France to reinstate border controls for UN climate meeting

PARIS: France will reinstate controls on its borders — normally open to other countries in Europe's free-travel zone — for the period around a major UN climate conference in Paris, the interior minister said Friday.

Authorities are on alert for violent protesters as well as potential terror attacks.

Bernard Cazeneuve said on BFM television Friday that the controls will be in place for a month as part of larger security measures around the November 30-December 11 conference. He did not elaborate on how tightly the borders would be controlled or how the border checks would be carried out.

Europe's so-called Schengen zone of countries with open borders does allows for occasional reintroduction of internal border checks, which some countries have done amid this year's migrant crisis.

Activist groups say they were informed that the French controls would begin November 13.

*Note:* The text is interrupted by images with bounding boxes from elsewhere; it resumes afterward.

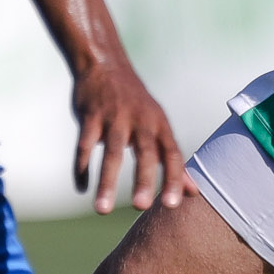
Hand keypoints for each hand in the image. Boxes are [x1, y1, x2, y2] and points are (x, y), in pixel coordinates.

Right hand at [70, 54, 194, 213]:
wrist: (105, 64)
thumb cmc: (136, 104)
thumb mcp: (158, 125)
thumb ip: (172, 159)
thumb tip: (192, 192)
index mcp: (159, 124)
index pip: (172, 153)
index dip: (174, 178)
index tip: (172, 204)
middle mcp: (140, 120)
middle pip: (145, 152)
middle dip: (143, 180)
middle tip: (141, 207)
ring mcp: (114, 117)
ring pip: (111, 152)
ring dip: (106, 182)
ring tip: (102, 209)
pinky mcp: (90, 115)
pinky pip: (84, 145)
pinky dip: (81, 167)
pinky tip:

France is still reeling from deadly attacks by Islamic extremists in January on satirical newspaper Charlie Hebdo and a kosher grocery. Since then, the country has seen several other smaller attacks or attempts, including when a heavily armed Islamic radical was prevented by young American passengers from attacking a high-speed train in August.

The climate conference is aimed at reaching the most ambitious accord to date for world governments to reduce emissions that cause global warming.

Organizers expect at least 40,000 people for the conference, in addition to tens of thousands of activists from a broad range of environmental, human rights and other groups from around the world. A major protest march is planned through Paris November 29, in addition to several other smaller-scale actions.

France faces routine protests that are largely peaceful but sometimes degenerate into violence by an extremist fringe. The country saw particularly violent protests during a NATO summit in Strasbourg in 2009.